**PROBLEM DESCRIPTION**
Exclude the images and transcribe the entries below precisely.
─── MATERIAL SHOWN ───
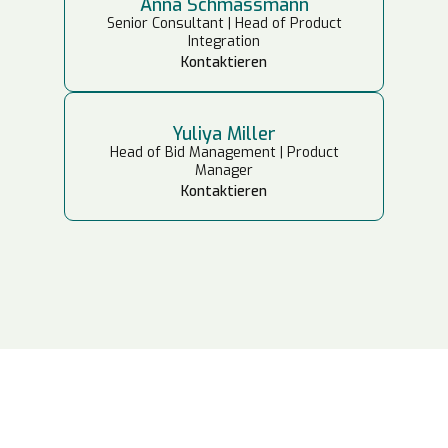
Anna Schmassmann
Senior Consultant | Head of Product
Integration
Kontaktieren
Yuliya Miller
Head of Bid Management | Product
Manager
Kontaktieren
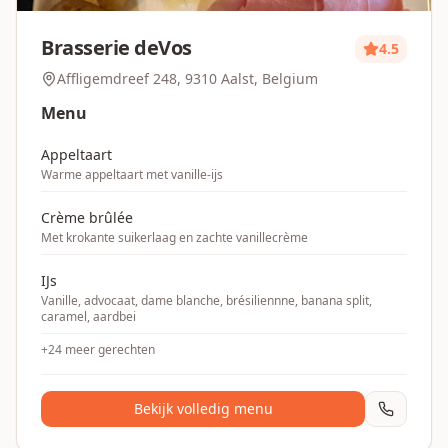
Brasserie deVos
4.5
Affligemdreef 248, 9310 Aalst, Belgium
Menu
Appeltaart
Warme appeltaart met vanille-ijs
Crème brûlée
Met krokante suikerlaag en zachte vanillecrème
IJs
Vanille, advocaat, dame blanche, brésiliennne, banana split,
caramel, aardbei
+
24
meer gerechten
Bekijk volledig menu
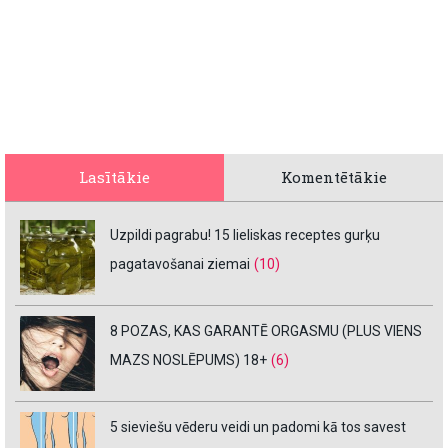
Lasītākie
Komentētākie
Uzpildi pagrabu! 15 lieliskas receptes gurķu
pagatavošanai ziemai
(10)
8 POZAS, KAS GARANTĒ ORGASMU (PLUS VIENS
MAZS NOSLĒPUMS) 18+
(6)
5 sieviešu vēderu veidi un padomi kā tos savest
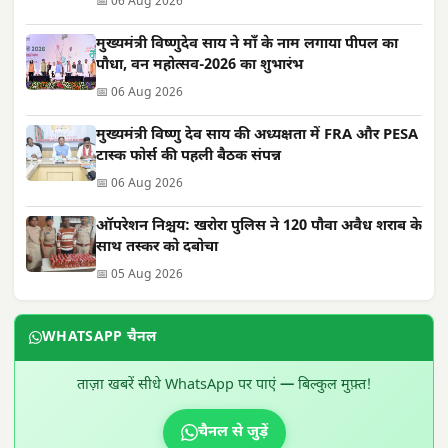
📅 06 Aug 2026
मुख्यमंत्री विष्णुदेव साय ने माँ के नाम लगाया पीपल का
पौधा, वन महोत्सव-2026 का शुभारंभ
📅 06 Aug 2026
मुख्यमंत्री विष्णु देव साय की अध्यक्षता में FRA और PESA
टास्क फोर्स की पहली बैठक संपन्न
📅 06 Aug 2026
ऑपरेशन निश्चय: खरोरा पुलिस ने 120 पौवा अवैध शराब के
साथ तस्कर को दबोचा
📅 05 Aug 2026
WHATSAPP चैनल
ताज़ा खबरें सीधे WhatsApp पर पाएं — बिल्कुल मुफ़्त!
चैनल से जुड़ें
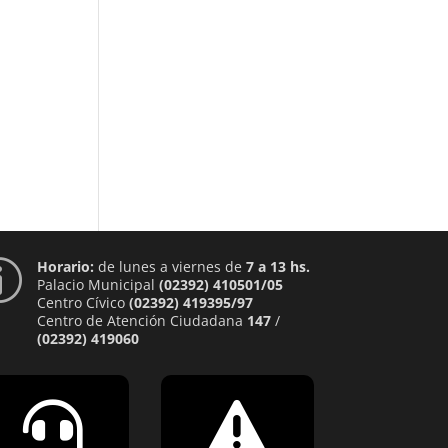
Horario:
de lunes a viernes de
7 a 13 hs.
p
Palacio Municipal
(02392) 410501/05
Centro Cívico
(02392) 419395/97
Centro de Atención Ciudadana
147
/
(02392) 419060


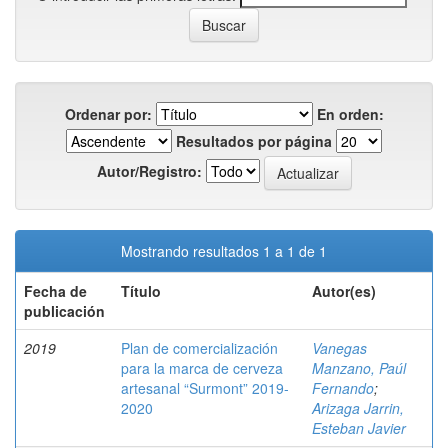
Ordenar por:
En orden:
Resultados por página
Autor/Registro:
Mostrando resultados 1 a 1 de 1
Fecha de
Título
Autor(es)
publicación
2019
Plan de comercialización
Vanegas
para la marca de cerveza
Manzano, Paúl
artesanal “Surmont” 2019-
Fernando
;
2020
Arizaga Jarrin,
Esteban Javier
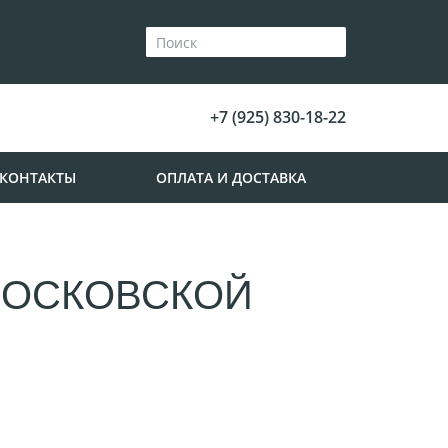
+7 (925) 830-18-22
КОНТАКТЫ
ОПЛАТА И ДОСТАВКА
 МОСКОВСКОЙ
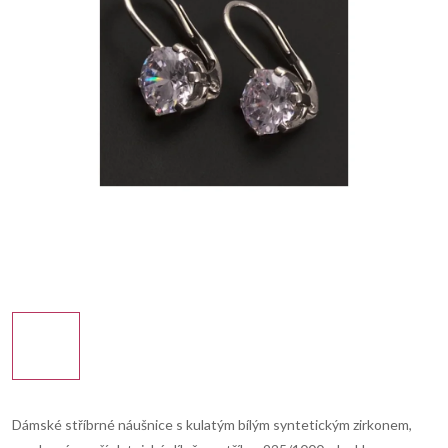
Dámské stříbrné náušnice s kulatým bílým syntetickým zirkonem,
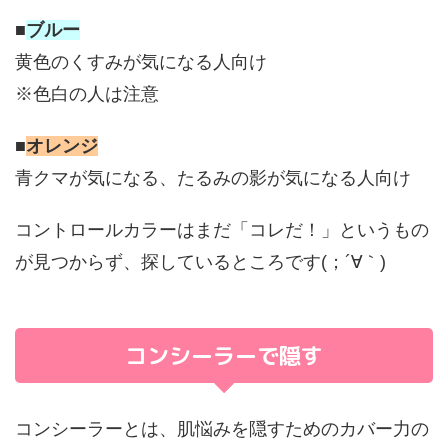
■
ブルー
黄色のくすみが気になる人向け
※色白の人は注意
■
オレンジ
青クマが気になる、たるみの影が気になる人向け
コントロールカラーはまだ「コレだ！」というもの
が見つからず、探しているところです(；´∀｀)
コンシーラーで隠す
コンシーラーとは、肌悩みを隠すためのカバー力の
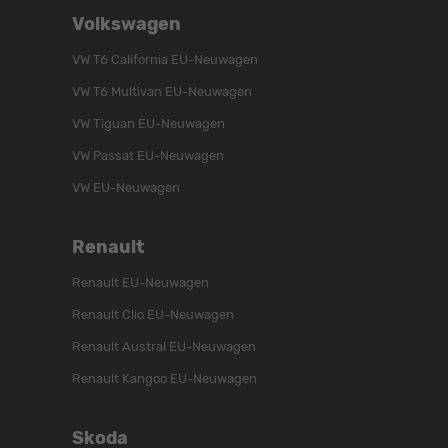
Folgen
Besuchen
Folgen
Volkswagen
Sie
Sie
Sie
uns
unser
uns
VW T6 California EU-Neuwagen
auf
YouTube-
auf
VW T6 Multivan EU-Neuwagen
Instagram
Kanal
Facebook
VW Tiguan EU-Neuwagen
VW Passat EU-Neuwagen
VW EU-Neuwagen
Renault
Renault EU-Neuwagen
Renault Clio EU-Neuwagen
Renault Austral EU-Neuwagen
Renault Kangoo EU-Neuwagen
Skoda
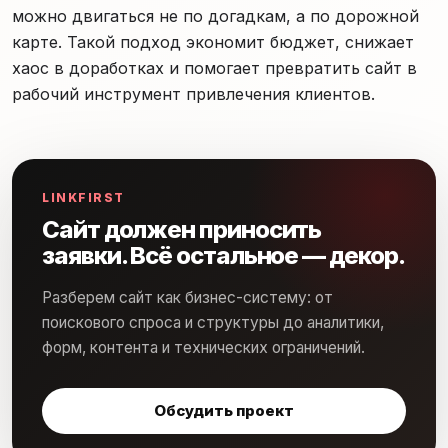
можно двигаться не по догадкам, а по дорожной
карте. Такой подход экономит бюджет, снижает
хаос в доработках и помогает превратить сайт в
рабочий инструмент привлечения клиентов.
LINKFIRST
Сайт должен приносить
заявки. Всё остальное — декор.
Разберем сайт как бизнес-систему: от
поискового спроса и структуры до аналитики,
форм, контента и технических ограничений.
Обсудить проект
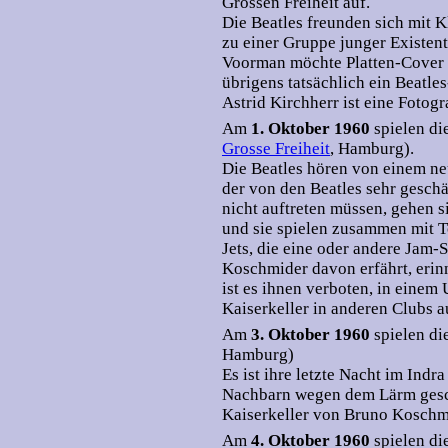
Grossen Freiheit auf.
Die Beatles freunden sich mit K
zu einer Gruppe junger Existen
Voorman möchte Platten-Cover e
übrigens tatsächlich ein Beatle
Astrid Kirchherr ist eine Fotogra
Am
1. Oktober 1960
spielen di
Grosse Freiheit
, Hamburg).
Die Beatles hören von einem neu
der von den Beatles sehr geschä
nicht auftreten müssen, gehen si
und sie spielen zusammen mit T
Jets, die eine oder andere Jam-S
Koschmider davon erfährt, erinn
ist es ihnen verboten, in eine
Kaiserkeller in anderen Clubs a
Am
3. Oktober 1960
spielen di
Hamburg)
Es ist ihre letzte Nacht im Ind
Nachbarn wegen dem Lärm gesch
Kaiserkeller von Bruno Koschm
Am
4. Oktober 1960
spielen d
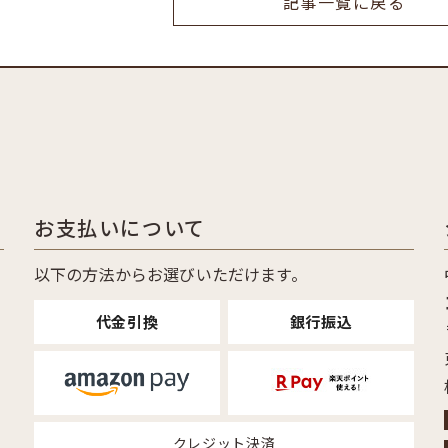
記事一覧に戻る
お支払いについて
6
以下の方法からお選びいただけます。
代金引換
銀行振込
クレジット決済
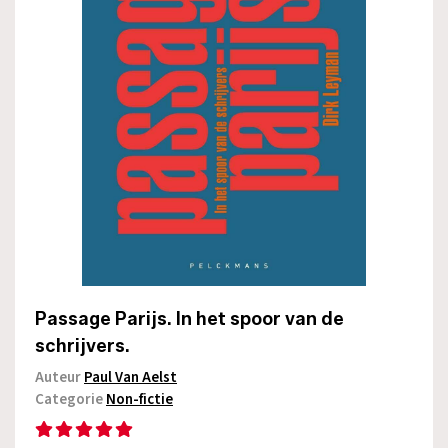
Passage Parijs. In het spoor van de
schrijvers.
Auteur
Paul Van Aelst
Categorie
Non-fictie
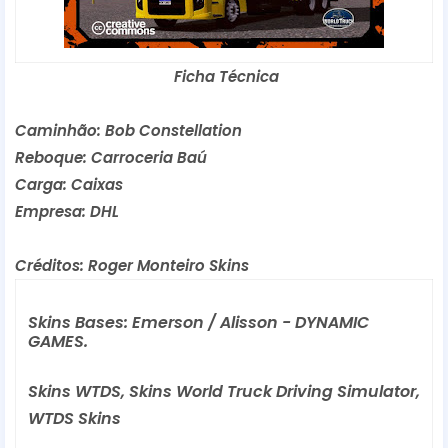
 Ficha Técnica
Caminhão: Bob Constellation
Reboque: Carroceria Baú
Carga: Caixas 
Empresa: DHL
Créditos: 
Roger Monteiro Skins
Skins Bases: Emerson / Alisson - DYNAMIC 
GAMES.
Skins WTDS, Skins World Truck Driving Simulator,
WTDS Skins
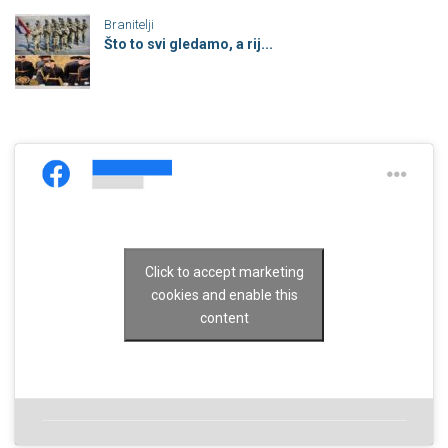
Branitelji
Što to svi gledamo, a rij...
Click to accept marketing
cookies and enable this
content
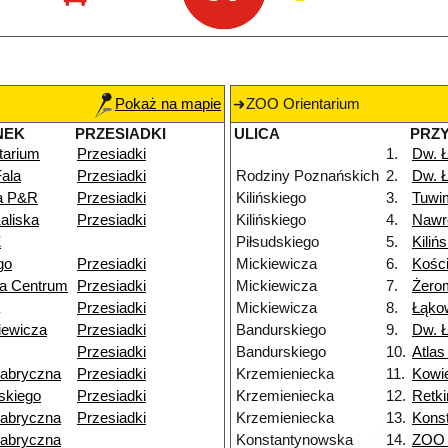
Pokaż na mapie
ZOO Orientarium
NEK
PRZESIADKI
ULICA
PRZ
tarium
Przesiadki
1.
Dw. 
ala
Przesiadki
Rodziny Poznańskich
2.
Dw. 
na P&R
Przesiadki
Kilińskiego
3.
Tuwi
aliska
Przesiadki
Kilińskiego
4.
Nawr
Ż
Piłsudskiego
5.
Kiliń
go
Przesiadki
Mickiewicza
6.
Kości
ka Centrum
Przesiadki
Mickiewicza
7.
Żero
Przesiadki
Mickiewicza
8.
Łąko
iewicza
Przesiadki
Bandurskiego
9.
Dw. Ł
Przesiadki
Bandurskiego
10.
Atlas
Fabryczna
Przesiadki
Krzemieniecka
11.
Kowi
skiego
Przesiadki
Krzemieniecka
12.
Retk
Fabryczna
Przesiadki
Krzemieniecka
13.
Kons
Fabryczna
Konstantynowska
14.
ZOO 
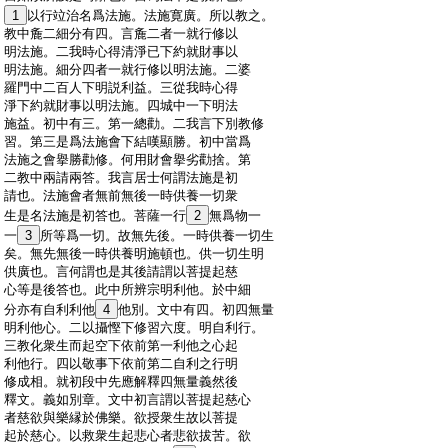
:
1
以行竝治名爲法施。法施寛廣。所以教之。
:
教中麁二細分有四。言麁二者一就行修以
:
明法施。二我時心得清淨已下約就財事以
:
明法施。細分四者一就行修以明法施。二婆
:
羅門中二百人下明説利益。三從我時心得
:
淨下約就財事以明法施。四城中一下明法
:
施益。初中有三。第一總勸。二我言下別教修
:
習。第三是爲法施會下結嘆顯勝。初中當爲
:
法施之會擧勝勸修。何用財會擧劣勸捨。第
:
二教中兩請兩答。我言居士何謂法施是初
:
請也。法施會者無前無後一時供養一切衆
:
生是名法施是初答也。菩薩一行
2
無爲物一
:
一
3
所等爲一切。故無先後。一時供養一切生
:
矣。無先無後一時供養明施頓也。供一切生明
:
供廣也。言何謂也是其後請謂以菩提起慈
:
心等是後答也。此中所辨宗明利他。於中細
:
分亦有自利利他
4
他別。文中有四。初四無量
:
明利他心。二以攝慳下修習六度。明自利行。
:
三教化衆生而起空下依前第一利他之心起
:
利他行。四以敬事下依前第二自利之行明
:
修成相。就初段中先應解釋四無量義然後
:
釋文。義如別章。文中初言謂以菩提起慈心
:
者慈欲與樂縁於佛樂。欲授衆生故以菩提
:
起於慈心。以救衆生起悲心者悲欲拔苦。欲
───
**EXPECTED ANSWER**
Anna Schmassmann
Senior Consultant | Head of Product
Integration
Kontaktieren
Yuliya Miller
Head of Bid Management | Product
Manager
Kontaktieren
Brasserie deVos
4.5
Affligemdreef 248, 9310 Aalst, Belgium
Menu
Appeltaart
Warme appeltaart met vanille-ijs
Crème brûlée
Met krokante suikerlaag en zachte vanillecrème
IJs
Vanille, advocaat, dame blanche, brésiliennne, banana split,
caramel, aardbei
+
24
meer gerechten
Bekijk volledig menu
Lasītākie
Komentētākie
Uzpildi pagrabu! 15 lieliskas receptes gurķu
pagatavošanai ziemai
(10)
8 POZAS, KAS GARANTĒ ORGASMU (PLUS VIENS
MAZS NOSLĒPUMS) 18+
(6)
5 sieviešu vēderu veidi un padomi kā tos savest
📅 06 Aug 2026
मुख्यमंत्री विष्णुदेव साय ने माँ के नाम लगाया पीपल का
पौधा, वन महोत्सव-2026 का शुभारंभ
📅 06 Aug 2026
मुख्यमंत्री विष्णु देव साय की अध्यक्षता में FRA और PESA
टास्क फोर्स की पहली बैठक संपन्न
📅 06 Aug 2026
ऑपरेशन निश्चय: खरोरा पुलिस ने 120 पौवा अवैध शराब के
साथ तस्कर को दबोचा
📅 05 Aug 2026
WHATSAPP चैनल
ताज़ा खबरें सीधे WhatsApp पर पाएं — बिल्कुल मुफ़्त!
चैनल से जुड़ें
Horario:
de lunes a viernes de
7 a 13 hs.
p
Palacio Municipal
(02392) 410501/05
Centro Cívico
(02392) 419395/97
Centro de Atención Ciudadana
147
/
(02392) 419060


Ordenar por:
En orden:
Resultados por página
Autor/Registro:
Mostrando resultados 1 a 1 de 1
Fecha de
Título
Autor(es)
publicación
2019
Plan de comercialización
Vanegas
para la marca de cerveza
Manzano, Paúl
artesanal “Surmont” 2019-
Fernando
;
2020
Arizaga Jarrin,
Esteban Javier
+7 (925) 830-18-22
КОНТАКТЫ
ОПЛАТА И ДОСТАВКА
 МОСКОВСКОЙ
Dámské stříbrné náušnice s kulatým bílým syntetickým zirkonem,
■
ブルー
黄色のくすみが気になる人向け
※色白の人は注意
■
オレンジ
青クマが気になる、たるみの影が気になる人向け
コントロールカラーはまだ「コレだ！」というもの
が見つからず、探しているところです(；´∀｀)
コンシーラーで隠す
コンシーラーとは、肌悩みを隠すためのカバー力の
Folgen
Besuchen
Folgen
Volkswagen
Sie
Sie
Sie
uns
unser
uns
VW T6 California EU-Neuwagen
auf
YouTube-
auf
VW T6 Multivan EU-Neuwagen
Instagram
Kanal
Facebook
VW Tiguan EU-Neuwagen
VW Passat EU-Neuwagen
VW EU-Neuwagen
Renault
Renault EU-Neuwagen
Renault Clio EU-Neuwagen
Renault Austral EU-Neuwagen
Renault Kangoo EU-Neuwagen
Skoda
можно двигаться не по догадкам, а по дорожной
карте. Такой подход экономит бюджет, снижает
хаос в доработках и помогает превратить сайт в
рабочий инструмент привлечения клиентов.
LINKFIRST
Сайт должен приносить
заявки. Всё остальное — декор.
Разберем сайт как бизнес-систему: от
поискового спроса и структуры до аналитики,
форм, контента и технических ограничений.
Обсудить проект
Grossen Freiheit auf.
Die Beatles freunden sich mit K
zu einer Gruppe junger Existen
Voorman möchte Platten-Cover e
übrigens tatsächlich ein Beatle
Astrid Kirchherr ist eine Fotogra
Am
1. Oktober 1960
spielen di
Grosse Freiheit
, Hamburg).
Die Beatles hören von einem neu
der von den Beatles sehr geschä
nicht auftreten müssen, gehen si
und sie spielen zusammen mit T
Jets, die eine oder andere Jam-S
Koschmider davon erfährt, erinn
ist es ihnen verboten, in eine
Kaiserkeller in anderen Clubs a
Am
3. Oktober 1960
spielen di
Hamburg)
Es ist ihre letzte Nacht im Ind
Nachbarn wegen dem Lärm gesch
Kaiserkeller von Bruno Koschm
Am
4. Oktober 1960
spielen d
記事一覧に戻る
お支払いについて
6
以下の方法からお選びいただけます。
代金引換
銀行振込
クレジット決済
Passage Parijs. In het spoor van de
schrijvers.
Auteur
Paul Van Aelst
Categorie
Non-fictie
 Ficha Técnica
Caminhão: Bob Constellation
Reboque: Carroceria Baú
Carga: Caixas 
Empresa: DHL
Créditos: 
Roger Monteiro Skins
Skins Bases: Emerson / Alisson - DYNAMIC 
GAMES.
Skins WTDS, Skins World Truck Driving Simulator,
WTDS Skins
Branitelji
Što to svi gledamo, a rij...
Click to accept marketing
cookies and enable this
content
Pokaż na mapie
ZOO Orientarium
NEK
PRZESIADKI
ULICA
PRZ
tarium
Przesiadki
1.
Dw. 
ala
Przesiadki
Rodziny Poznańskich
2.
Dw. 
na P&R
Przesiadki
Kilińskiego
3.
Tuwi
aliska
Przesiadki
Kilińskiego
4.
Nawr
Ż
Piłsudskiego
5.
Kiliń
go
Przesiadki
Mickiewicza
6.
Kości
ka Centrum
Przesiadki
Mickiewicza
7.
Żero
Przesiadki
Mickiewicza
8.
Łąko
iewicza
Przesiadki
Bandurskiego
9.
Dw. Ł
Przesiadki
Bandurskiego
10.
Atlas
Fabryczna
Przesiadki
Krzemieniecka
11.
Kowi
skiego
Przesiadki
Krzemieniecka
12.
Retk
Fabryczna
Przesiadki
Krzemieniecka
13.
Kons
Fabryczna
Konstantynowska
14.
ZOO 
:
1
以行竝治名爲法施。法施寛廣。所以教之。
:
教中麁二細分有四。言麁二者一就行修以
:
明法施。二我時心得清淨已下約就財事以
:
明法施。細分四者一就行修以明法施。二婆
:
羅門中二百人下明説利益。三從我時心得
:
淨下約就財事以明法施。四城中一下明法
:
施益。初中有三。第一總勸。二我言下別教修
:
習。第三是爲法施會下結嘆顯勝。初中當爲
:
法施之會擧勝勸修。何用財會擧劣勸捨。第
:
二教中兩請兩答。我言居士何謂法施是初
:
請也。法施會者無前無後一時供養一切衆
:
生是名法施是初答也。菩薩一行
2
無爲物一
:
一
3
所等爲一切。故無先後。一時供養一切生
:
矣。無先無後一時供養明施頓也。供一切生明
:
供廣也。言何謂也是其後請謂以菩提起慈
:
心等是後答也。此中所辨宗明利他。於中細
:
分亦有自利利他
4
他別。文中有四。初四無量
:
明利他心。二以攝慳下修習六度。明自利行。
:
三教化衆生而起空下依前第一利他之心起
:
利他行。四以敬事下依前第二自利之行明
:
修成相。就初段中先應解釋四無量義然後
:
釋文。義如別章。文中初言謂以菩提起慈心
:
者慈欲與樂縁於佛樂。欲授衆生故以菩提
:
起於慈心。以救衆生起悲心者悲欲拔苦。欲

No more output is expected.